In post <91134.081431TEMNGT23@ysub.ysu.edu>, Lou Anschuetz <TEMNGT23@ysub.ysu.edu> says:
!!In article <1991May13.174301.1651@NCoast.ORG>, jeffl@NCoast.ORG (Jeff Leyser)
!!says:
!!>
!!>In post <91130.081040TEMNGT23@ysub.ysu.edu>, Lou Anschuetz
!!><TEMNGT23@ysub.ysu.edu> says:
!!> [Wierd stuff causing WIN-TCP to crash]
!!>First off, I don't understand this at all.  What "information" is being
!!>sent down what "line?"
!!Basically, every bit of machine code that the machine is executing
!!is sent out through their modem, comes in through my modem, passes
!!silently through the terminal server and into the ethernet board on
!!the tower.  So, the tower sees every bit of machine code the PC on
!!the other end executes.  Neat, huh?  :-(

Sounds like the real long term solution is to shoot the people using
these machines! ;^)

!!>!! [ How to tell if WIN-TCP is down ]
!!>
!!>Several things, depending on how WIN crashed:
!!>
!!>A) Grep through a ps -aef and look for tcplisten, inetinit, and listen
!!>(if you have listen configured to run at all)
!!tcplisten and inetinit are still listed as active PIDS when this
!!occurs.  What is listen (I didn't see that anywhere in the manual????)?

Listen is used to, ummm, listen for services not known to tcplisten.
Two popular services that use listen are UUCP over TCP, and RFS.

!!>B) Look at the output of an ifconfig.  Maybe WIN is marking the
!!>interface as down.
!!I guess I don't know how to do that.  Any help would be appreciated.

/usr/etc/ifconfig [en0|lo0]

Where en0 is the first ethernet board, and lo0 is the loopback.

▶ [The data]:
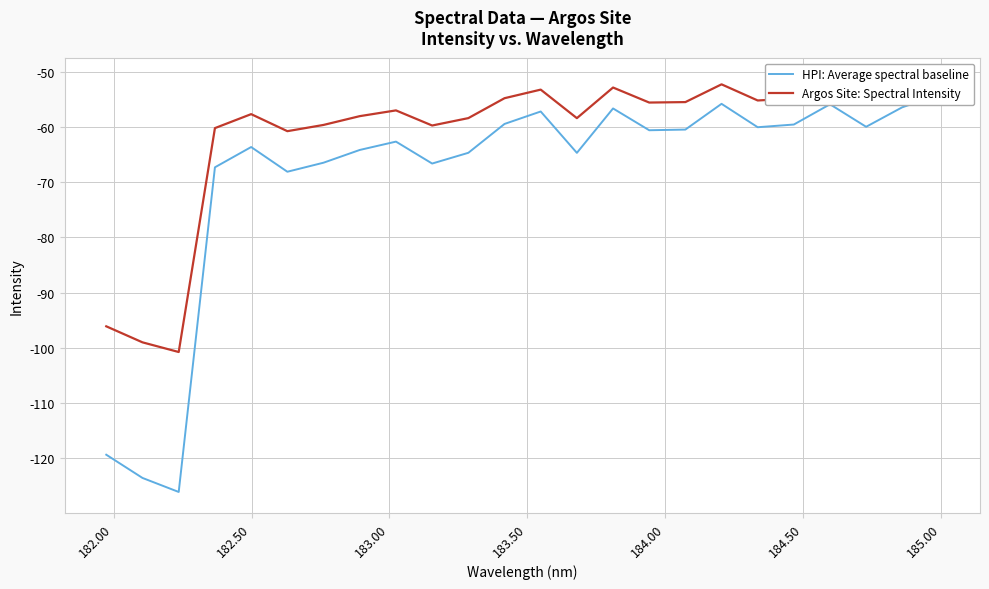

How many data points does each series have?

24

▶ [Problems and tasks]:
A: In the WIN-TCP thread, which two popular services use listen?
B: Continue the WIN-TCP thread from the point where it stops.

▶ [Outputs in order]:
A: UUCP over TCP and RFS.

B:
!!>C) run a netstat in the background, with it's output going to a file.
!!>check the file for data.  If there is no data after a reasonable time,
!!>kill the netstat, and assume WIN is hosed.
!!I think I found a slightly easier way since netstat always creates
!!/tmp/netstatdata, even if it isn't collecting any data :-(
!!My approach is to use ping and if I get "100% packet loss" to
!!myself (yep, I can't get to me either through the loopback - why -
!!I don't know).

If all the processes are still up, but you can't ping through loopback or
through ethernet, it's a good bet your STREAMS drivers are screwed up.  This
would also jibe with your remark about WIN-TCP requesting a whole bunch of
STREAMS buffers.  Two things you can check -- see if the process inetinit is
alive and well.  This process maintains the STREAMS drivers.  However, it is
possible to have the processes running, and the drivers messed up.  DO NOT
SIMPLY RESTART THE PROCESS.  You _MUST_ stop and start all of WIN_TCP.  If
inetinit is up, and things still don't work, do what you are already doing --
ping the loopback.  (Ping sends ICMP packets requesting an echo.  If you can't
echo to yourself, either the "send" isn't going down to the loop, or the loop
can't give ping the "recieve."  In either case, the drivers are screwed up.)


However, all of this is nothing more than a patch.  You really need to
_educate_ the users who are causing the crash.  Teach them what not to
do, and tell them all the problems they are causing.  Otherwise, you'll
be chasing your tail on this one for a long, long time.
-- 
Jeff Leyser                                     jeffl@NCoast.ORG

ken@uctcs.uucp (Ken McGregor) (05/16/91)

In article <91130.081040TEMNGT23@ysub.ysu.edu> TEMNGT23@ysub.ysu.edu (Lou Anschuetz) writes:
>I have an NCR Tower 700 with 16MB of memory.  All my users come in
>through the Ethernet board via a terminal server.  It is possible

>allocating thousands of 2k streams.  I am already set at maximum
>for 2k streams, so there is nothing further I can do there.  The
>problem is that WIN TCP/IP on seeing this error quietly dies.
>
>What I need, therefore, is a way to determine if TCP/IP is up
>from cron.  If it is not I can do a win restart (a little
>undocumented feature....).

Are you sure that this will work.  We have a similar problem with WIN-TCP on
our Tower 600's.  Some resource jams and the system fills up the 2k stream
blocks.  We are only using terminals on the terminal servers - not pc's.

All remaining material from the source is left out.